The `Lurid Downloader ' - aka Enfal – is a well-known malware family but it is not a publicly available toolkit that can be purchased by aspiring cybercriminals, say the researchers.

This malware family, they add, has in the past been used to target both the US public and private sector agencies, although there appear to be no direct links between this particular network and the previous ones.

Interestingly, the researchers say that these types of attacks are being described as APTs - Advanced Persistent Threats – under which a target receives an email message that encourages them to open an attached file.

The files sent by the attackers contain malicious code that exploits vulnerabilities in popular software programs such as Adobe Reader and Microsoft Office, with the payload being malware that is silently executed on the target’s computer.

“This allows the attackers to take control of the computer and obtain data. The attackers may then move laterally throughout the target’s network and are often able to maintain control over compromised computers for extended periods of time. Ultimately, the attacks locate and ex-filtrate sensitive information from the victim’s network”, the researchers note.

“Through the exposure of the Lurid network, we aim to enable a better understanding of the extent and frequency of such attacks as well as the challenges that targeted malware attacks pose for traditional defences”, they say.

Defensive strategies against the campaign, the add, can be dramatically improved by understanding how targeted malware attacks work as well as trends in the tools, tactics and procedures of the threat actors behind such attacks.

“By effectively using threat intelligence derived from external and internal sources combined with security tools that empower human analysts, organisations are better positioned to detect and mitigate such targeted attacks”, the researchers explain.

Over at LogRhythm, Ross Brewer, the audit and log security specialist;s managing director, said that Lurid attack swarm seems to be a classic example of an advanced persistent threat, with hackers launching well targeted and coordinated attacks against high value individuals, and then successfully staying hidden so they could gather confidential information over a period of time.

“It’s probable that the victims had little or no idea that they were being snooped on or that their data was at risk”, he said, adding that, in order to stop these types of attacks from ever gaining a foothold, organisations need to seriously step up their security management.

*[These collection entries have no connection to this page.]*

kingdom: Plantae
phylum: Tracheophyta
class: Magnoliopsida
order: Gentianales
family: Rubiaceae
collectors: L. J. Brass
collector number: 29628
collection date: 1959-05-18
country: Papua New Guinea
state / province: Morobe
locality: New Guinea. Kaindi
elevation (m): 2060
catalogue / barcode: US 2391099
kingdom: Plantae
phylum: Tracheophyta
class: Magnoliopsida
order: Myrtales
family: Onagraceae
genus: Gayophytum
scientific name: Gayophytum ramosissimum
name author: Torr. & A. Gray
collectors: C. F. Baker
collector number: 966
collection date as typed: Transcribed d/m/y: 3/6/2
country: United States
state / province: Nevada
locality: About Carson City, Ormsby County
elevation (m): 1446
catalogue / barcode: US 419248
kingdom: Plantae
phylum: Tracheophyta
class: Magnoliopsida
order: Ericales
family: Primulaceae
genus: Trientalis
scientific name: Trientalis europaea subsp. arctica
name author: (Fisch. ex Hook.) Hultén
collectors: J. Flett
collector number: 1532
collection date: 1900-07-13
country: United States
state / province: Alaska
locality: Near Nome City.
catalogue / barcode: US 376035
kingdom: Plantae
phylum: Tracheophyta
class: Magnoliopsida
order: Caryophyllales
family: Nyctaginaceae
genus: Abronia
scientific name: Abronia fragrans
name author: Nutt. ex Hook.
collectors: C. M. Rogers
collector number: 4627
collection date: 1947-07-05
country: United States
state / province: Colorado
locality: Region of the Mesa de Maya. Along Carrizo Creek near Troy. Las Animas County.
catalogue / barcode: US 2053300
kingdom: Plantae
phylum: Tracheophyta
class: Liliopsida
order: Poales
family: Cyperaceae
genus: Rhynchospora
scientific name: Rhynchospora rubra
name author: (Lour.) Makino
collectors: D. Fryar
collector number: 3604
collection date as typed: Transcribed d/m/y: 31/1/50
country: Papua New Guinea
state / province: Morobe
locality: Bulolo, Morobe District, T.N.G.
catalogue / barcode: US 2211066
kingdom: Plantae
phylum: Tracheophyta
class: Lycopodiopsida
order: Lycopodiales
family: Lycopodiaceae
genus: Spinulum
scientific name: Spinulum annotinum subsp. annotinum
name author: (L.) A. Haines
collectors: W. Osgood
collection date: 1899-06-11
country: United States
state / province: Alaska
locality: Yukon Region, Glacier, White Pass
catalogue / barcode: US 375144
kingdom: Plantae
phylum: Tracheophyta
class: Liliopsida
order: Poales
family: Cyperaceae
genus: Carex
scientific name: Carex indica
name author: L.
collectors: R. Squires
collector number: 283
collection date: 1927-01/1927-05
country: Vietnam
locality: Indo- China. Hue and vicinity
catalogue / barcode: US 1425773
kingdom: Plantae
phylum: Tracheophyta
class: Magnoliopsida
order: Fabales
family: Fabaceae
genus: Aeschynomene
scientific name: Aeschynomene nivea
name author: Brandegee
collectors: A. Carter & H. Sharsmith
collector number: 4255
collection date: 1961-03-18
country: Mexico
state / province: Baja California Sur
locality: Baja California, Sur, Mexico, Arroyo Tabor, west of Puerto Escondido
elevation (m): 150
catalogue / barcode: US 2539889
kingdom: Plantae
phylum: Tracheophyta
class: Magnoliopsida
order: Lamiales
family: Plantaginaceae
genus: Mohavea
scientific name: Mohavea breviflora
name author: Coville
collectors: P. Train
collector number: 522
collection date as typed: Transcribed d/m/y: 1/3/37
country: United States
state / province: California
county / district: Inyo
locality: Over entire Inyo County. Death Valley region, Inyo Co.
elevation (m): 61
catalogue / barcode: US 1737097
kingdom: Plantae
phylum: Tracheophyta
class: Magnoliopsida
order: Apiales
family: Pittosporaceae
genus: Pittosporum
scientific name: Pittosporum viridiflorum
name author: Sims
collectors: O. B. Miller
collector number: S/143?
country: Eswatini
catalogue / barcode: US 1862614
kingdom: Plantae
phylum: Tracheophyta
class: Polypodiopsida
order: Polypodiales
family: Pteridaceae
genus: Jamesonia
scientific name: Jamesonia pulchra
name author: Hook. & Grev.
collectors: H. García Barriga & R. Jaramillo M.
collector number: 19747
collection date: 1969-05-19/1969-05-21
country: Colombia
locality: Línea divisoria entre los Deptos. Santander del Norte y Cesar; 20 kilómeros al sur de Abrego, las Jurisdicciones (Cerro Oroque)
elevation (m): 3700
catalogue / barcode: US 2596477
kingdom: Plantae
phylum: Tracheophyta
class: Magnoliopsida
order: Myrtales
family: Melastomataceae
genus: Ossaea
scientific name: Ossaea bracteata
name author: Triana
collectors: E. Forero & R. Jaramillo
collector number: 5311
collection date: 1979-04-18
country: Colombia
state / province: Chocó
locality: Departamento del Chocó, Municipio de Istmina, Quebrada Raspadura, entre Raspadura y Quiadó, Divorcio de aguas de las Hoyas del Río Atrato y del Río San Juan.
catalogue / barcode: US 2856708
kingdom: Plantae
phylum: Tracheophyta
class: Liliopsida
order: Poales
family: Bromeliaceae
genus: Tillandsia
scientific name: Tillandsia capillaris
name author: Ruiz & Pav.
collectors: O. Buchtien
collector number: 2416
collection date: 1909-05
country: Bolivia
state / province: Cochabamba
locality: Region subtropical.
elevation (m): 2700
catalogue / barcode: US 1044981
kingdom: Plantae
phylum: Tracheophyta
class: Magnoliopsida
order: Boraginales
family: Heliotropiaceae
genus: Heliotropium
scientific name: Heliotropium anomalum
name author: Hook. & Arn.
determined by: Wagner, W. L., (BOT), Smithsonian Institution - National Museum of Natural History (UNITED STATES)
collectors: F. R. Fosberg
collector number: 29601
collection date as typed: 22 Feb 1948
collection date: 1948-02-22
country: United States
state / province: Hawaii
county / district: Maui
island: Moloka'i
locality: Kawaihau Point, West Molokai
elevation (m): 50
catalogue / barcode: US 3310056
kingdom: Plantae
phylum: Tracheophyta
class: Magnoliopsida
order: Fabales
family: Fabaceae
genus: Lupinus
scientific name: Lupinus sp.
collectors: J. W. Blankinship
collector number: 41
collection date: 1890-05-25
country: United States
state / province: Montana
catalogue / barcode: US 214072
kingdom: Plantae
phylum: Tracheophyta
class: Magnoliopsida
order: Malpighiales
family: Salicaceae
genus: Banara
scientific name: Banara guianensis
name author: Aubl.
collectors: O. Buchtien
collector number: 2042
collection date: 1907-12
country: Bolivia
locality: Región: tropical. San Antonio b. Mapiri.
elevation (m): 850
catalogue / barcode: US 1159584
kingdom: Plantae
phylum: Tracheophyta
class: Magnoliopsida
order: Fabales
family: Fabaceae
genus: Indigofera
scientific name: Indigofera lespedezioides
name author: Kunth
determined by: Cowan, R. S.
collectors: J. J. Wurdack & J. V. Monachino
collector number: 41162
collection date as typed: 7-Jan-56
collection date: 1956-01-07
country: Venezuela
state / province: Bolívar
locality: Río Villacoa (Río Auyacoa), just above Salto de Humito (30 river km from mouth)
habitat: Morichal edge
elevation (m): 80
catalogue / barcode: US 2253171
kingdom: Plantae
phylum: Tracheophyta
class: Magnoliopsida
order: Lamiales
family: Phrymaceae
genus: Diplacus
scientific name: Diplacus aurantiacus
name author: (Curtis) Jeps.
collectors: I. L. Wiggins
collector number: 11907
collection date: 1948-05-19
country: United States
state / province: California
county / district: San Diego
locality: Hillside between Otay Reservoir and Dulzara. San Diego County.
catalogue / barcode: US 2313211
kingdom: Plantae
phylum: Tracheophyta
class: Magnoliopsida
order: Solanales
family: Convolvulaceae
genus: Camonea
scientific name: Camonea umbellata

“As well as the obvious responses, such as patching against vulnerabilities and deploying other point solutions which can help keep out hackers, other approaches are also required if organisations are to detect hackers who have already penetrated their networks”, he said.

“Log data provides vital intelligence in the fight against APTs. Each and every time a file, desktop or server is accessed, data is produced that can be scrutinised to identify patterns of unusual or unauthorised behaviour”, he added.

Brewer concludes that, by automatically collecting, correlating and analysing the log data created across its entire network, an organisation can begin to understand if, what looks on the face of it to be a low level incident, is actually just one small part of a systematic and prolonged attack on its IT infrastructure.”